* COMPLETE THE FOLLOWING:
• 1. Translate this sentence from the article on warning signs of job loss into Spanish: "In Bankrate's August Financial Security Index poll, nearly a third of Americans said they felt less secure in their job than a year ago."
• 2. Write the next portion of the article on warning signs of job loss, starting right after its final sentence.

* EXERCISE PASSAGE:
▶

6 Warning Signs You Could Lose Your Job
Losing a job in a bad market Getting a pink slip in today's job market is like being evicted from your home in a hurricane. The horrific head winds facing job seekers today will make finding shelter with a new employer all the harder.
Not only is unemployment still stuck above 9 percent, it's also lasting longer. According to the Bureau of Labor Statistics, the average length of unemployment has skyrocketed to 40.3 weeks in August this year compared to 17.7 weeks in August 2008.
The difficult labor market isn't lost on Americans. In The Conference Board's most recent Consumer Confidence Index, 44.1 percent of Americans said jobs are "hard to get," while only 5.1 percent said they were "plentiful."
In Bankrate's August Financial Security Index poll, nearly a third of Americans said they felt less secure in their job than a year ago.
"Companies right now are going as lean and mean as they can," says Linda Rolie, author of "Getting Back to Work: Everything You Need to Bounce Back and Get a Job After a Layoff." "They have absolutely stripped out all the fluff. Anything that's not totally pushing the coal or creating revenue or finding significant value for the company is getting stripped down."
While it's not always possible to know when you're about to be laid off or fired, here are some telltale signs that can help you prepare for, and possibly head off, a job loss.
Company has financial troubles If your employer is struggling financially, it's a safe bet staff cutbacks aren't far behind, Rolie says.
Layoffs are especially likely when employers' costs are heavily weighted toward human resources, because that's where they have room to cut costs.

◀

* SUPPLIED DATA:

▶

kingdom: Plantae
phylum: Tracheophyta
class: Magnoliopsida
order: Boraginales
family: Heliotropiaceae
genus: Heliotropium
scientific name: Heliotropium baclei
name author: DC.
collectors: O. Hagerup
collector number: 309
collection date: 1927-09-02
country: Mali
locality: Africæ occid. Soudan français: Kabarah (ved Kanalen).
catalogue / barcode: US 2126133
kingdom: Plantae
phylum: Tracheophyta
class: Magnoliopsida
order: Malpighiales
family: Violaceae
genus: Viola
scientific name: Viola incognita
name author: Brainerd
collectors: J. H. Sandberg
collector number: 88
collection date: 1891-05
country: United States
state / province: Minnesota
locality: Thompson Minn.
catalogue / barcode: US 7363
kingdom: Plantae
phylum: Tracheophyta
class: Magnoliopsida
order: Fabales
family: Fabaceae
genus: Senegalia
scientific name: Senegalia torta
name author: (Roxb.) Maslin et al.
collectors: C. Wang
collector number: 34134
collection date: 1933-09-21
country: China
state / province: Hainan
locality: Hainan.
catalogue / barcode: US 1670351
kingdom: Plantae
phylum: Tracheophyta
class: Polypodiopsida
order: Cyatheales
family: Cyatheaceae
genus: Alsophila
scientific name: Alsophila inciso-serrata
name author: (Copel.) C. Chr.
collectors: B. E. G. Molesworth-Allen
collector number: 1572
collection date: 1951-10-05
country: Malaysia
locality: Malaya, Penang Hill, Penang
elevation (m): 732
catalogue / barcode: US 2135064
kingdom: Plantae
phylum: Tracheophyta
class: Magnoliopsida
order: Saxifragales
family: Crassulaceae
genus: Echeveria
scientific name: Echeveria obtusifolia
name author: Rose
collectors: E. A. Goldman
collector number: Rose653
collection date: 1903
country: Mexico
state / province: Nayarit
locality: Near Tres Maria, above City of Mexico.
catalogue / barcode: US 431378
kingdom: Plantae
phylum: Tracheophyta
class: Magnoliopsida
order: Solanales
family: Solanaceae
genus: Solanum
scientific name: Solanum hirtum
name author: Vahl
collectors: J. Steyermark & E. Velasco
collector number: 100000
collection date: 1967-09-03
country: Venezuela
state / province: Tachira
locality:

◀

* SOLVED PROBLEMS:
• 1. En la encuesta Financial Security Index de agosto de Bankrate, casi un tercio de los estadounidenses dijo sentirse menos seguro en su empleo que hace un año.

• 2.
"Employers have significantly different amounts of their total expense that are comprised of labor costs," says Steve Kane, managing director of HumanResourcesExpert.com and retired human resources executive. "If 70 percent or 80 percent of their costs are related to staffing and things aren't going too well, they don't have a lot of choice."
How to fight back: Acquiring a diverse set of skills and performing a variety of different roles at your company can keep the target off your back when it's time to make cutbacks, Rolie says.
"If it's between two equally qualified employees, it comes down to who's more likable and getting along with others or doing some of those extra chores, duties or technological components that others don't want to do," Rolie says. "Look for ways to strategically snatch up a couple of niches that you enjoy and are good at."
A merger or acquisition occurs Mergers and acquisitions involving your company don't augur well for job security, Rolie says.
"There (are) just so many duplicate positions. There (are) only so many (human resources) people a company needs (for example)," Rolie says.
That's because they typically create redundancies on the payroll, with two or more people fulfilling essentially the same role at both companies having to compete for that role within the new organization created by the merger or acquisition.
Typically, that's a battle won by whoever works for the company that came out on top in the merger or was the acquirer rather than the acquisition, she says.
Middle management is especially susceptible to cutbacks resulting from mergers and acquisitions because managers often perform similar duties and can be easily consolidated.
How to fight back: If your company is being absorbed or reorganized, one of the most important things to learn about new managers is how they measure employee performance, Kane says.
"However the employer defines performance in your particular role is the key," he says. "You have to count performance the way your employer wants to count it, not the way you think it ought to be counted."
Doing that successfully can help you stand out to new bosses and keep your place in the company, he says.